Submitted by an on April 10, 2012 - 3:35pm.

BG, how do you have a FICO score that's higher than the max of 850?

Submitted by bearishgurl on April 10, 2012 - 3:48pm.

Yes, congrats, profhoff! I'm hoping you can overcome the pet-allergen issue, which seems doable to me, esp since you stated here that your property in escrow does not have carpet/drapes.

http://piggington.com/pet_odors_what_are...

I understand what you are saying about nothing being out there on the MLS to view/make offers on.

I haven't yet studied the "low-inventory" situation in SD County zip codes I watch but nine days ago (as a "test"), I saved 10 *new* SFR listings (up to $800K) on realtor.com in four close-in bay area zip codes and yesterday checked back on the site.

ALL of my saved entries of 4/1/12 had been taken off the market. Entire cities in Contra Costa County have had 0-6 SFR active listings (merely a handful) priced under $800K on its MLS at any given time in 2012.
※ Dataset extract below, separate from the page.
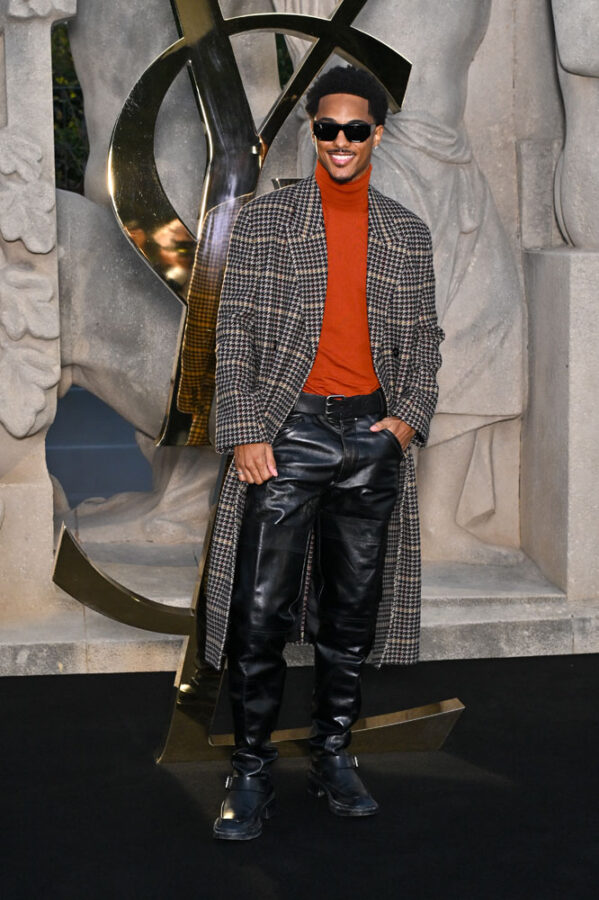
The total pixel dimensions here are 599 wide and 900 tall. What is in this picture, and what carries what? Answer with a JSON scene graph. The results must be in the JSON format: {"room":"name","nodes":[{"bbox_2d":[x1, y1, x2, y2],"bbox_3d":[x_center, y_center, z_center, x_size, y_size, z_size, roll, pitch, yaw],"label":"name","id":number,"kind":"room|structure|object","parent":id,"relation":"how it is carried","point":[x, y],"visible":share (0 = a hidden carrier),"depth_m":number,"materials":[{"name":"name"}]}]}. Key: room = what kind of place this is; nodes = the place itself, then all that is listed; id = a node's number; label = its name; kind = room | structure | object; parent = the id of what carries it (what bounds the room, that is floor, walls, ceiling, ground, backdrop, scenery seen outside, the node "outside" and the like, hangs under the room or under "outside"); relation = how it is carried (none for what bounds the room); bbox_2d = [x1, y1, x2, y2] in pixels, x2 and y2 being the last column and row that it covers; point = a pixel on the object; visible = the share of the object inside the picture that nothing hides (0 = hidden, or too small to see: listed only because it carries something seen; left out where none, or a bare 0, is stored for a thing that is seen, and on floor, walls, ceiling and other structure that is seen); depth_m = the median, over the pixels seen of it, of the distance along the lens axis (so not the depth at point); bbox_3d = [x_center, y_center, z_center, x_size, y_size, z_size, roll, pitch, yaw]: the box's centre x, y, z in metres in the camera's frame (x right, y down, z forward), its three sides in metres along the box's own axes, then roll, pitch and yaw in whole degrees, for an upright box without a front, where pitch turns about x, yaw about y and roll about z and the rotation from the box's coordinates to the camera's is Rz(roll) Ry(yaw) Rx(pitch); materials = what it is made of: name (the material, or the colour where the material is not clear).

The avg market time until an accepted offer (for a "traditional" sale) there appears to be about 1-5 days. I'm sure the agents up there (with buyers at the ready) must be once again "door-knocking" and "cold calling" for listings.

The average age of a "scarfed up" property in the bay area zips in my "test" was about 55 years old. If properties in close-in zip codes in SD County are selling like this, then perhaps pricing IS picking up or will be soon :=]

Submitted by bearishgurl on April 10, 2012 - 3:55pm.

AN wrote:
BG, how do you have a FICO score that's higher than the max of 850?

It is my current Experian score. The max is 900 for that repository, I believe.

The last time I checked my other scores, they were 804 (Trans Union) and 811 (Equifax). That was about 3-4 years ago but nothing has changed since then in my situation.

Submitted by bearishgurl on April 10, 2012 - 3:59pm.

AN, what's the point of stellar credit if you can't even recover your downpayment from your existing property to retire elsewhere?

That's why I stated I may have been better off removing $250K+ of my home "equity" back in 2004-2006. By the time I want to move away and "retire" (2014), the "deed-in-lieu" incident would have been 7-8 years behind me.

And I would have had the "mattress-cash" for a downpayment when my credit recovered :=}

Submitted by SD Realtor on April 10, 2012 - 5:59pm.

Really show me a post where I said it is okay.

Go ahead, continue to make things up.